IN a recent piece published in the Journal of Democracy, scholars Adeel Malik and Maya Tudor provide an overview of why the Pakistani state is losing its ability to control the political landscape. In their own words, the authors foresee a ‘crisis of governability’ that will only deepen in the coming years.
The clearest indication of this crisis is the current regime’s struggle in two distinct arenas: the first is that it faces extremely low levels of societal acceptance for its political and economic actions. The second is that its ability to bend political and economic outcomes according to its own agenda is increasingly handicapped.
In terms of societal acceptance, actions such as coercion against PTI members, continued incarceration of Imran Khan, the ‘management’ of the 2024 elections, tales of ‘digital fitna’, and the post-election set-up cobbled together with the PML-N at its helm are all fairly unpopular. Any public opinion surveys will show the low levels of legitimacy for the current dispensation, the continued popularity of PTI, and a historic lack of trust in the military establishment that now extends well beyond the geographic peripheries.
In the economic domain, mass perception is that the regime is flailing about and the economy continues to worsen. While a few recovering indicators, such as inflation, current account numbers and the stock market, are hyped as success stories, no one really cares about these in the face of plummeting real wages and the drying up of economic opportunities given the lack of growth. The relentless assault of taxes and rising electricity tariffs in the recent budget twisted the proverbial knife and set off another wave of dismay.
The only economic area that state personnel show competence in is appropriating benefits for themselves.
Clearly, public reaction to whatever political and economic story the state is selling ranges between resigned apathy and complete mistrust. But that is not necessarily the end of it. Many governments hold power while being unpopular, especially if they have no democratic pretensions. Authoritarian regimes require some legitimacy (among key backers), sure, but the bigger priority is to bend political and economic outcomes as per their will.

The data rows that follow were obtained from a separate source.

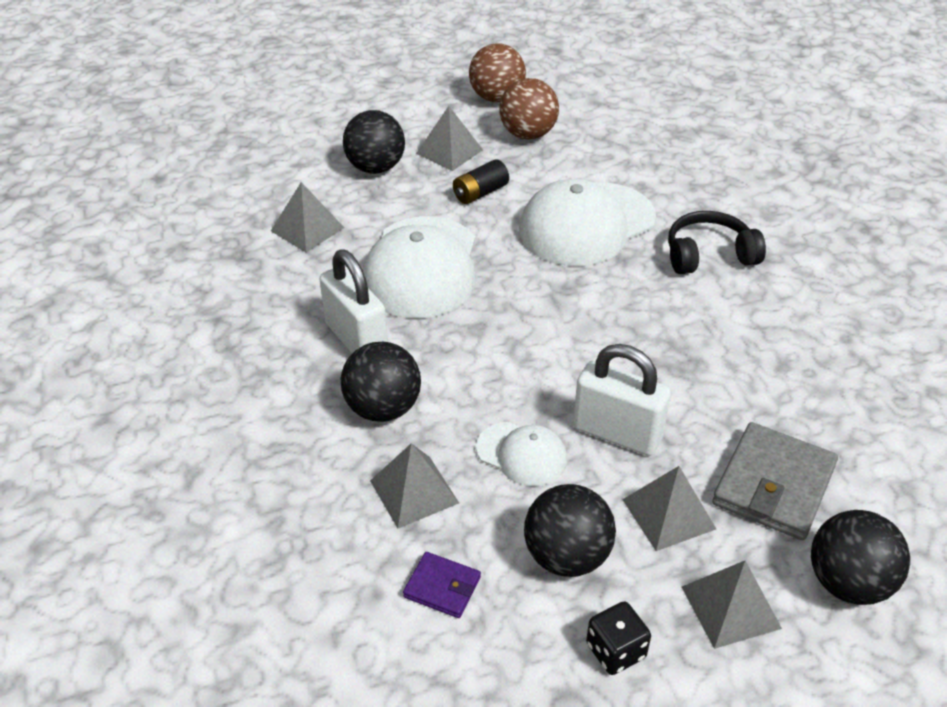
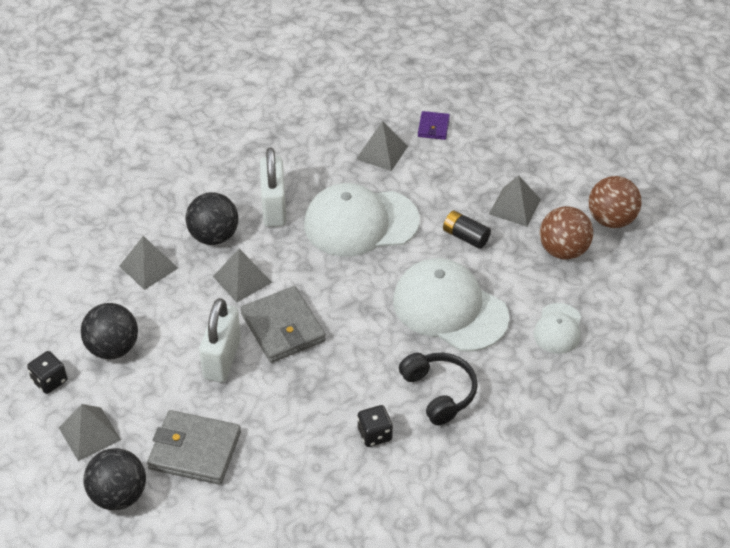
camera: 75 degrees right, 5 degrees up
white padlock [320,250,388,353] -> white padlock turned 45 degrees counterclockwise [260,148,286,227]
black ball [343,110,405,174] -> none
purple wallet [403,552,481,618] -> purple wallet moved to [418,111,450,140]
white cap [476,422,567,486] -> white cap moved to [533,303,581,354]
grey pyramid [622,466,716,551] -> grey pyramid moved to [213,249,272,302]
none -> grey wallet [241,286,326,363]
none -> black dice [357,405,393,447]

This is the second distinct aspect where the current set-up is struggling. The 2024 election results indicated that large-scale election manipulation that relies on shepherding electables, legal straitjackets and extra-legal suppression is an increasingly impossible task. Recent decisions by the superior courts that provide relief to the PTI further show that not everyone within the state is willing to play along. The judiciary is emerging once more as a site of active resistance.
To overcome such resistance, doubling down on even more coercion and manipulation will be required. No wonder, then, that ideas like banning the PTI and appointing ad hoc judges were floated soon after the Supreme Court’s decision on the reserved seats case.
Such handicapped authoritarianism coexists with another long-standing issue: the state’s inability to steer economic outcomes towards any type of sustained growth. The frequently narrated dollar bonanza from the Gulf and China has so far failed to materialise; domestic investment continues to languish; and no amount of reform rhetoric can paper over the fact that key sectors, such as energy, continue to act as a drain on the overall economy.
The only economic area that state personnel show competence in is appropriating benefits for themselves, or as Aasim Sajjad, Shahrukh Rafi Khan, and Sohaib Bodla put it succinctly, “an enhancement of their own quality of life at the expense of the rest of the citizenry”.
Several analysts and scholars rightly point out that the crisis of governability is an outcome of deeper changes within Pakistani society. Urbanisation, the rise of a vocal white-collar upper middle class, the growth in dreams, aspirations, and ambitions among lower middle class segments, and the rise of a separate information universe on social media that challenges state-spun fables (and puts out its own), have all helped loosen the state’s political control.
The symptom of this crisis — surging anger at a failing economy and suffocating politics — is being channelled through the figure of Imran Khan and his party. But the underlying reality is that the status quo of the past few decades is proving itself to be largely unsustainable.
In several aspects, the current moment of low social acceptance and low ability is reminiscent of the final stages of Musharraf’s martial law regime. Between 2005 and 2007 too, the economy faltered, the state was unable to do anything about food and energy crises, the superior judiciary emerged as a site of activism, and opposition of all colours, from militant fundamentalism, to middle class civic action, to mainstream party-based opposition, all became active.
Learning from the recent past, a short-term path forward could be a brokered negotiation that at least fixes the acceptance part of the equation for the state, even if it can’t do much about the ability part. A fresh election in a defined time frame, removal of restrictions on the opposition and social media, dropping of frivolous cases against party leaders, and restoration of proper parliamentary politics can act as a much-needed safety valve.
Sceptics will counter with the retort that these steps do nothing for the bigger problem of a broken economy and a dysfunctional public sector. There is certainly truth in the fact that no mainstream party in power has shown that it can harness domestic economic productivity and repair the public sector’s ability to deliver services (to a population beyond itself).
But to the sceptics, one asks: which version of the state has a better chance to achieve these goals, one that is mired in a crisis of both legitimacy and ability, or one that has at least one part of the equation working in its favour?
The writer teaches sociology at Lums.